SOURCE DOCUMENT
The submission schema for pipeline jobs can be represented as follows:

device_type: qemu

job_name: string (max 200 chars) Required
timeouts: Required Extra
 job: Required
   days|hours|minutes|seconds: integer Required
 action: Required
   days|hours|minutes|seconds: integer Required
priority: high|medium|low|integer ([0, 100])
protocols:
  lava-multinode:
    timeout: days|hours|minutes|seconds: integer Required
    roles: dictionary
context:
  string: string
actions: Required
   - deploy: Extra
       timeout:
         minutes: integer
       to: string Required
   - boot: Extra
       prompts: Required
         - string Required
       method: string Required
   - test: Extra
       timeout:
         minutes: integer
       definitions: Required Extra
           - repository: string|inline
             from: string
             path: string
             name: string
  • Elements indicated as Required must be provided if the element has no parent or if that parent is also Required. All other elements are optional.
  • Elements indicated with Extra can have arbitrary other values inserted as long as the YAML remains valid. These extra values must still make sense to the dispatcher validation process.
  • The type of the element is enforced within the meaning of that type to the python interpreter and the python YAML parser.
  • Where alternatives are shown, only one of those alternatives is allowed, anything else is disallowed.
  • Where the YAML indicates a list or a dictionary, that list or dictionary can be extended with other allowed elements.

RECORDS
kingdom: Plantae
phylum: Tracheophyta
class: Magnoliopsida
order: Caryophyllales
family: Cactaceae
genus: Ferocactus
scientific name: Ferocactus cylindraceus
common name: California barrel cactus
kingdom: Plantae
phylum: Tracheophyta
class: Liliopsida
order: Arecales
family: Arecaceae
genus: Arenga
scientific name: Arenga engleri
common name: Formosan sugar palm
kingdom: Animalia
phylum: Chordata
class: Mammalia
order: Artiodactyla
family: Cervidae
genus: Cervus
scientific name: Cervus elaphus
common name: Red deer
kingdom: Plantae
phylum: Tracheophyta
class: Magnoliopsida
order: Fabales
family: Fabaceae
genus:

CHALLENGE A
Transcribe from the job submission schema the part that opens with the words containing "job_name: string (max" and closes with "high|medium|low|integer ([0, 100])".
CHALLENGE B
In the job submission schema, what type and maximum length are given for job_name?
CHALLENGE C
Carry the job submission schema text further, starting after its last bullet point.

OUTPUT A
job_name: string (max 200 chars) Required
timeouts: Required Extra
 job: Required
   days|hours|minutes|seconds: integer Required
 action: Required
   days|hours|minutes|seconds: integer Required
priority: high|medium|low|integer ([0, 100])

OUTPUT B
It is a string of at most 200 characters.

OUTPUT C
Schema elements

Comments

Comments in YAML start with # and continue to the end of that line.

Comments are retained in the submission and are stored in the database as part of the job definition. If the job is multinode, no comments are generated for individual nodes but comments in the multinode job submission YAML are retained in the Multinode Definition.

Job Name

  • job_name: string
  • Required, max length 200 characters, minimum length 1 character.

Convention in the current dispatcher is that the job name does not use whitespace. This convention does not need to be observed with the refactoring as the job name is only stored in the database, the dispatcher does not care. As a database field, there is a maximum character length of 200 characters. A Job Name is Required as it becomes an important part of how the web frontend displays information about the job. The name itself should be a description of the objective of the test job rather than duplicating information already available, like the type of device or the submitter.

Device Type

  • device_type: string
  • minimum length 1 character.

Although not required by the schema, single node jobs will fail to validate if no device type is given. Multi node jobs need the device type of particular roles to be specified.

The device type must exist on that instance for the submission to be accepted by the scheduler even if the schema is otherwise valid.

Timeouts

See also

Timeouts

  • timeouts: dictionary
  • Required

The refactoring introduces a new method of determining timeouts. The schema requires that a job timeout is specified and that the default timeout for each action is also specified. See Timeout Reference.

A job timeout and an action timeout must be specified for the schema to validate.

Timeouts should be specified as integers of the number of days, hours, minutes or seconds required. There is generally no need to specify more than one designator, just round up to the nearest. e.g. instead of 90 seconds, use 2 minutes. Timeouts lasting longer than 1 day should be used with extreme caution. Being a good citizen in a LAVA instance means not blocking other users from using the device, should your job fail early in a way that can only be cleared via a timeout.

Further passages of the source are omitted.